**TASK BRIEF**
The entries that follow need to be reproduced exactly, minus any images.

**Source texts of formatted documents**
◇ ◇ ◇ ◇ ◇ ◇ ◇

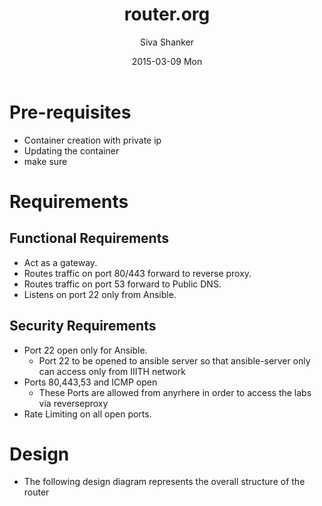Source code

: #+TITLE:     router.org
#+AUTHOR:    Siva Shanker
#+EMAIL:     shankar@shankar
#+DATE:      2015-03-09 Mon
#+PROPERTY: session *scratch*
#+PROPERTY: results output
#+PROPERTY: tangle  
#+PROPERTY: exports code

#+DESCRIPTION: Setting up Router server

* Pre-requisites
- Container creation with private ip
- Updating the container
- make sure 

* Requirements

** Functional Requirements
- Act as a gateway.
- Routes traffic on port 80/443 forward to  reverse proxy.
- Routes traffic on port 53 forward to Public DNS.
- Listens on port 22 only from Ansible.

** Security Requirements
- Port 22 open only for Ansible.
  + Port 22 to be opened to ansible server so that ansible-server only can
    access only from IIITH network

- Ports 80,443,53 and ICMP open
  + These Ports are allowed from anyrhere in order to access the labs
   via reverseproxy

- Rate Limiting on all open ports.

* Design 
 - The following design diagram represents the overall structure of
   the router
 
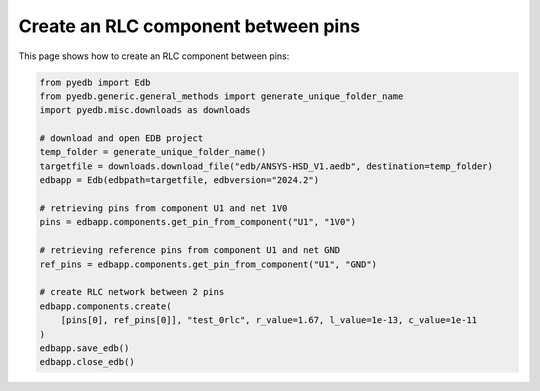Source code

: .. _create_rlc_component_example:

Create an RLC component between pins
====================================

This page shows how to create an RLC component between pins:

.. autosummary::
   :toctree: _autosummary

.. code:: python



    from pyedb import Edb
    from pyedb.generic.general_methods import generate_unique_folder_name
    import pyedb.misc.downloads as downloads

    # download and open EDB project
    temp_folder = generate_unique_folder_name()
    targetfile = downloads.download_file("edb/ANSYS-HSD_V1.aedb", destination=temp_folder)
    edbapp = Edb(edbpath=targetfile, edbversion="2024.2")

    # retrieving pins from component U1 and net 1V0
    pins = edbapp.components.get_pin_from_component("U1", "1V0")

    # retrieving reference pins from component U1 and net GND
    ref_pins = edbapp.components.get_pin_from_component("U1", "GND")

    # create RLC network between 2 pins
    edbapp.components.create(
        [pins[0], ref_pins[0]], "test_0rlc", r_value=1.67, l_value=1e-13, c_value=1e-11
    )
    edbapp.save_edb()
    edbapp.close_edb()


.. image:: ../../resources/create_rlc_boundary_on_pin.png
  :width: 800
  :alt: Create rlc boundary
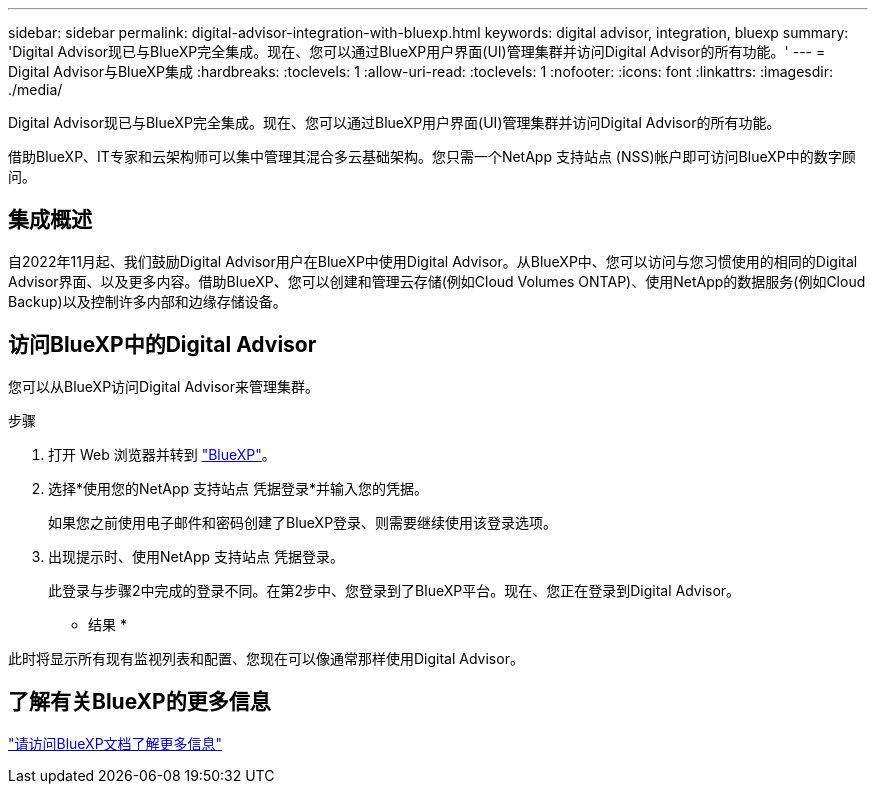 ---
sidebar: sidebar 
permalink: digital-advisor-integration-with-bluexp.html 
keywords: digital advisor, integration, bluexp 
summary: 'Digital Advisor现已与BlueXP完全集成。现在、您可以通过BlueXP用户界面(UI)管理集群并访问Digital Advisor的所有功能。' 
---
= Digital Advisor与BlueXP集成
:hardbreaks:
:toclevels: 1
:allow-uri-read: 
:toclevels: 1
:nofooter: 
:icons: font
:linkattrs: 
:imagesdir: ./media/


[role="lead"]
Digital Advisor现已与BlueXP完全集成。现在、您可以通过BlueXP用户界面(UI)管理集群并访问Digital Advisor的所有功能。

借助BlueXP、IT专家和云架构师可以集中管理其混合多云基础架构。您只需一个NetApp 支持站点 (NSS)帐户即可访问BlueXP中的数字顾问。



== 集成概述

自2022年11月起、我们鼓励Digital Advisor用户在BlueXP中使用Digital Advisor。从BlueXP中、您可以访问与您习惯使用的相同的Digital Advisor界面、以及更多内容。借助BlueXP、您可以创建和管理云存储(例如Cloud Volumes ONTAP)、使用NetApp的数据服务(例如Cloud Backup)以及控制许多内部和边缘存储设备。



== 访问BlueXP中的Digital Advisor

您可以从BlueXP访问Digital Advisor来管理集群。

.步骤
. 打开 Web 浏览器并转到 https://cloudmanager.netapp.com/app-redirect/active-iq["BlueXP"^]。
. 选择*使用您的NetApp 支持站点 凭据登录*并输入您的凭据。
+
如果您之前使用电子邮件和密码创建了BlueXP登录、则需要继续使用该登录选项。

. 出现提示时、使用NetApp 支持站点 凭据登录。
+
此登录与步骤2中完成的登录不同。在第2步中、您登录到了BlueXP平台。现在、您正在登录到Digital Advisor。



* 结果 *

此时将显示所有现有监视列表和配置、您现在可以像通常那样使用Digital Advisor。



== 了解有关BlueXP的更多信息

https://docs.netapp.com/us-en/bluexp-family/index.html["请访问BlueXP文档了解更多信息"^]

◇ ◇ ◇ ◇ ◇ ◇ ◇

**SOLVED EXERCISE**
Source code

: #+TITLE:     router.org
#+AUTHOR:    Siva Shanker
#+EMAIL:     shankar@shankar
#+DATE:      2015-03-09 Mon
#+PROPERTY: session *scratch*
#+PROPERTY: results output
#+PROPERTY: tangle  
#+PROPERTY: exports code

#+DESCRIPTION: Setting up Router server

* Pre-requisites
- Container creation with private ip
- Updating the container
- make sure 

* Requirements

** Functional Requirements
- Act as a gateway.
- Routes traffic on port 80/443 forward to  reverse proxy.
- Routes traffic on port 53 forward to Public DNS.
- Listens on port 22 only from Ansible.

** Security Requirements
- Port 22 open only for Ansible.
  + Port 22 to be opened to ansible server so that ansible-server only can
    access only from IIITH network

- Ports 80,443,53 and ICMP open
  + These Ports are allowed from anyrhere in order to access the labs
   via reverseproxy

- Rate Limiting on all open ports.

* Design 
 - The following design diagram represents the overall structure of
   the router
 
Source code

: .. _create_rlc_component_example:

Create an RLC component between pins
====================================

This page shows how to create an RLC component between pins:

.. autosummary::
   :toctree: _autosummary

.. code:: python



    from pyedb import Edb
    from pyedb.generic.general_methods import generate_unique_folder_name
    import pyedb.misc.downloads as downloads

    # download and open EDB project
    temp_folder = generate_unique_folder_name()
    targetfile = downloads.download_file("edb/ANSYS-HSD_V1.aedb", destination=temp_folder)
    edbapp = Edb(edbpath=targetfile, edbversion="2024.2")

    # retrieving pins from component U1 and net 1V0
    pins = edbapp.components.get_pin_from_component("U1", "1V0")

    # retrieving reference pins from component U1 and net GND
    ref_pins = edbapp.components.get_pin_from_component("U1", "GND")

    # create RLC network between 2 pins
    edbapp.components.create(
        [pins[0], ref_pins[0]], "test_0rlc", r_value=1.67, l_value=1e-13, c_value=1e-11
    )
    edbapp.save_edb()
    edbapp.close_edb()


.. image:: ../../resources/create_rlc_boundary_on_pin.png
  :width: 800
  :alt: Create rlc boundary
 ---
sidebar: sidebar 
permalink: digital-advisor-integration-with-bluexp.html 
keywords: digital advisor, integration, bluexp 
summary: 'Digital Advisor现已与BlueXP完全集成。现在、您可以通过BlueXP用户界面(UI)管理集群并访问Digital Advisor的所有功能。' 
---
= Digital Advisor与BlueXP集成
:hardbreaks:
:toclevels: 1
:allow-uri-read: 
:toclevels: 1
:nofooter: 
:icons: font
:linkattrs: 
:imagesdir: ./media/


[role="lead"]
Digital Advisor现已与BlueXP完全集成。现在、您可以通过BlueXP用户界面(UI)管理集群并访问Digital Advisor的所有功能。

借助BlueXP、IT专家和云架构师可以集中管理其混合多云基础架构。您只需一个NetApp 支持站点 (NSS)帐户即可访问BlueXP中的数字顾问。



== 集成概述

自2022年11月起、我们鼓励Digital Advisor用户在BlueXP中使用Digital Advisor。从BlueXP中、您可以访问与您习惯使用的相同的Digital Advisor界面、以及更多内容。借助BlueXP、您可以创建和管理云存储(例如Cloud Volumes ONTAP)、使用NetApp的数据服务(例如Cloud Backup)以及控制许多内部和边缘存储设备。



== 访问BlueXP中的Digital Advisor

您可以从BlueXP访问Digital Advisor来管理集群。

.步骤
. 打开 Web 浏览器并转到 https://cloudmanager.netapp.com/app-redirect/active-iq["BlueXP"^]。
. 选择*使用您的NetApp 支持站点 凭据登录*并输入您的凭据。
+
如果您之前使用电子邮件和密码创建了BlueXP登录、则需要继续使用该登录选项。

. 出现提示时、使用NetApp 支持站点 凭据登录。
+
此登录与步骤2中完成的登录不同。在第2步中、您登录到了BlueXP平台。现在、您正在登录到Digital Advisor。



* 结果 *

此时将显示所有现有监视列表和配置、您现在可以像通常那样使用Digital Advisor。



== 了解有关BlueXP的更多信息

https://docs.netapp.com/us-en/bluexp-family/index.html["请访问BlueXP文档了解更多信息"^]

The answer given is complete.